Saturday, July 18, 2009
Gods And Comics!
I was recently reading Robert E. Howard's "Cairn On The Headland", a short story about a mysterious pile of rocks under which we discover is buried the body of Odin himself. As I read this story I flashed on images of Odin and his early days from the vintage comic book Tales of Asgard, a Thor annual which collected many of the earliest Tales of Asgard stories, stories that present the Nordic myths of the creation of the Universe and present us with a young and vital Odin.
And then it crossed my mind that most of what I know casually about mythology comes from some basic comic book sources. Tales of Asgard and Thor inform my mutated understanding of Norse myth, despite having read many of the orignal sources and multiple books on the subject. All that scholarly stuff has been pushed into some deep recess and on it sits the vivid four-color images of "King" Kirby and others. What I know about Greek myth comes from Charlton's Hercules comic and other comics. Glanzman and Gill trump Edith Hamilton in my memory it seems. Also important was the Daularies' Book of Greek Mythwhich is a glorious oversized volume filled with bright images and good basic tale. It was one of the key books I had to buy for my own kids when they were young and I pushed it into their paths as often as I could.
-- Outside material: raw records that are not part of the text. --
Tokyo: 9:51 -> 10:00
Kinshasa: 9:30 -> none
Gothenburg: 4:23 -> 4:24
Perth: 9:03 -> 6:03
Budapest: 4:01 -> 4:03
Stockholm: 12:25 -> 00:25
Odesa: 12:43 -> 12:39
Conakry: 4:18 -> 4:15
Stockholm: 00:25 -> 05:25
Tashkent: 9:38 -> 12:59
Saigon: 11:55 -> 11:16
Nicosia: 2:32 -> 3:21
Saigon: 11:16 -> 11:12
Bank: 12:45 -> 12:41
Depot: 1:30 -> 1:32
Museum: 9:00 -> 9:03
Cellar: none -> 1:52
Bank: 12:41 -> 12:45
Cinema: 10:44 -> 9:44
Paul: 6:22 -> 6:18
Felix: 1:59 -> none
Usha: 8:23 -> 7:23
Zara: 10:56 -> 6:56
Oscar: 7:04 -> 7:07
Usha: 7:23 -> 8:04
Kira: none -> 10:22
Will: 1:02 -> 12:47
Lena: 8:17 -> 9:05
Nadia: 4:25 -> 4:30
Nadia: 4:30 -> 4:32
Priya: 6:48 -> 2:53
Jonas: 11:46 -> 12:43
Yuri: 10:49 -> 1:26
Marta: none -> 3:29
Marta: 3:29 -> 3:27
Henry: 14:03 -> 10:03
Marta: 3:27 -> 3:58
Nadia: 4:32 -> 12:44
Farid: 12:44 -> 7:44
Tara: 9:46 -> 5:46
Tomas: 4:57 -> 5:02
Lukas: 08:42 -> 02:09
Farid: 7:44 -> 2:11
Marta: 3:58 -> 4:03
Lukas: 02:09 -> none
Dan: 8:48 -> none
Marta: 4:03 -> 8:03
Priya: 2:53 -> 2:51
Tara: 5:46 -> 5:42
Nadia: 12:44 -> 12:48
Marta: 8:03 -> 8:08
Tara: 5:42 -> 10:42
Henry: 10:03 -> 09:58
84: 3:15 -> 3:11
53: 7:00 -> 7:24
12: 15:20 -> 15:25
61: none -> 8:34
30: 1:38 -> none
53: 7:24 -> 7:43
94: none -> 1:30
Myth of all sorts permeates comics. Marvel doubtless has key elements of both Greco-Roman myth and Norse myth fused into its universe, forming almost a substrate for that universe. DC toys with it more, but offers up Hercules among others. In college I once talked a professor into letting me write a paper on Thor, and lots of it was about the comic. It was a really lame paper, but memorable in its awfulness.
But it's clear to me that without the "education" that I got from comics, my understanding of the world of myth and many other things would be quite different.